With the help of the great guides here at Turneffe and numerous bonefish schools, sometimes with hundreds of fish, I wanted to see if I could do it on my own, maybe point out a school for dad.   I felt like I had a decent shot at it and was thrilled to hook up with my biggest bone of the trip only a few minutes after stepping into the water.  After blowing out that school of bones, we wandered down the flat and I saw what looked to be a huge sickle-shaped fin of a permit on the other side of the lagoon.
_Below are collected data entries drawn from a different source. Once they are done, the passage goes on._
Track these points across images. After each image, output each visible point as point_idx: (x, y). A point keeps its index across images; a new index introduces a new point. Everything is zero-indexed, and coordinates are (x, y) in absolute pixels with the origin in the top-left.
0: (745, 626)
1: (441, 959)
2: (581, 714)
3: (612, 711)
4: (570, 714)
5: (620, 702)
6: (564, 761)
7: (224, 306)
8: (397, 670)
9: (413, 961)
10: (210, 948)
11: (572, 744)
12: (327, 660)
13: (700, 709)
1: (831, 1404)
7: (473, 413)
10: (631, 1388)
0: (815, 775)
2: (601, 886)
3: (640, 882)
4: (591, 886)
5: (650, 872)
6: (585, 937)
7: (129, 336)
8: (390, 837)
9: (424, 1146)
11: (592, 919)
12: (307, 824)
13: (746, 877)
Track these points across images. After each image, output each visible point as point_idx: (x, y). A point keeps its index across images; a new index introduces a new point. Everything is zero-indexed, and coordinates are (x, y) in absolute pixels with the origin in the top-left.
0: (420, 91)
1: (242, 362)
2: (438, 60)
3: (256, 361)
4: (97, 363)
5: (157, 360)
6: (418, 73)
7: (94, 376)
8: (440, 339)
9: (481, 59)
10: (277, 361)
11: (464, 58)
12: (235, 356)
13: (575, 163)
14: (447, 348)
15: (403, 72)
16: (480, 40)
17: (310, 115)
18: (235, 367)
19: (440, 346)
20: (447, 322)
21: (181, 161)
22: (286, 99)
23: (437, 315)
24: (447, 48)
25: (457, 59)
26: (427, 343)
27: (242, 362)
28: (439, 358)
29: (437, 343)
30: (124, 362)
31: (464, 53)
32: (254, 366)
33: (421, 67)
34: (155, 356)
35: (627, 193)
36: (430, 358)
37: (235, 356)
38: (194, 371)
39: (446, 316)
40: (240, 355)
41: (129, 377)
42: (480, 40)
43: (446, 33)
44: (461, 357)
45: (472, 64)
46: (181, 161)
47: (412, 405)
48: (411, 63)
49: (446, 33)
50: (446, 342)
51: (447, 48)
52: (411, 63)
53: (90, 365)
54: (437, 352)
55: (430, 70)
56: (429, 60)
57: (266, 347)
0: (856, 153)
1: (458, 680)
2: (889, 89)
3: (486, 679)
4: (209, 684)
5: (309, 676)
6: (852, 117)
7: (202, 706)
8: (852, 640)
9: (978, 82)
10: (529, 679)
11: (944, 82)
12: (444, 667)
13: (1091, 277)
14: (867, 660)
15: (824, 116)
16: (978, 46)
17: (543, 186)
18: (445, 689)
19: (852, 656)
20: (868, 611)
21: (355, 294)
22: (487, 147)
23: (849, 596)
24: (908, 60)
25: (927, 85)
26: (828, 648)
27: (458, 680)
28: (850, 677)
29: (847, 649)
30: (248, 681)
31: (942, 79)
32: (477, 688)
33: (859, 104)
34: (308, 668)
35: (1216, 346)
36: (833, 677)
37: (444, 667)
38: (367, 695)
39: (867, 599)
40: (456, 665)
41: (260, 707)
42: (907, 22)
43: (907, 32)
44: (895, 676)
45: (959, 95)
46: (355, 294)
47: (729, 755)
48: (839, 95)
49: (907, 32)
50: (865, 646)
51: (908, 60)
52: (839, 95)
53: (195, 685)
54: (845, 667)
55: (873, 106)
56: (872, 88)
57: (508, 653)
 I have found that my passion is with the permit.     I caught my first on the fly here last year after a long two days of casting and multiple refusals.  The permit here in Belize are plentiful….meaning that an angler can have multiple shots during the day, but there is nothing easy about them.    My  permit last year was on the deeper flats outside the mangroves  and from the boat.  Even when casting at schools of a hundred or more permit, they don’t always eat and can be extraordinarily frustrating.  

I had no idea that catching them in that deeper water was the “easy” way to do it.  On my first day here, I was introduced to stalking them on the flats.   They are very wary, but much more so when in only a foot of water.   They are often hard to see, only a slender fin protruding the water’s surface for a brief second or two.  After spotting one or two, perhaps three traveling together, the hunt begins.  They have to be stealthily stalked, sometimes walking more than 200 yards to get in range for the perfect shot.  Then you have to make the perfect cast…..which is a struggle for me.   Chunking a 10 wt at albies or a lobbing a sinking line on the Roanoke is far from quietly dropping a crab fly in front of a permit at 60 feet. 

Even with the right cast, refusals of your offering are more common than a bite.   When the bite does happen, you’ve got to hook them…..without breaking them off after all the pent up adrenaline and enthusiasm is suddenly unleashed on both ends of the rod.  Keep it tight, put him on the reel, deep into the backing, deal with all the obstacles of the flat such as coral heads and mangroves, then beat him down…..again without breaking him off.  It’s not an easy thing to do.

Sure enough, what I saw was a permit on the other side of the lagoon, but I had no crab flies with me, surely a well-placed cast with one of the larger bonefish flies could get a bite.  I successfully stalked within range, made the perfect cast and bam, I’m hooked up with a 6 inch snapper.  The permit blows out and away, off the flat as I dehook my little snapper.  

I’m beginning to “get it”, when fly fishermen claim that they are satisfied with merely the opportunity and that they don’t have to measure success with how many fish they actually catch. 

Same tide tomorrow and I’ll be on that same flat, but I will have a crab fly or two in my pocket.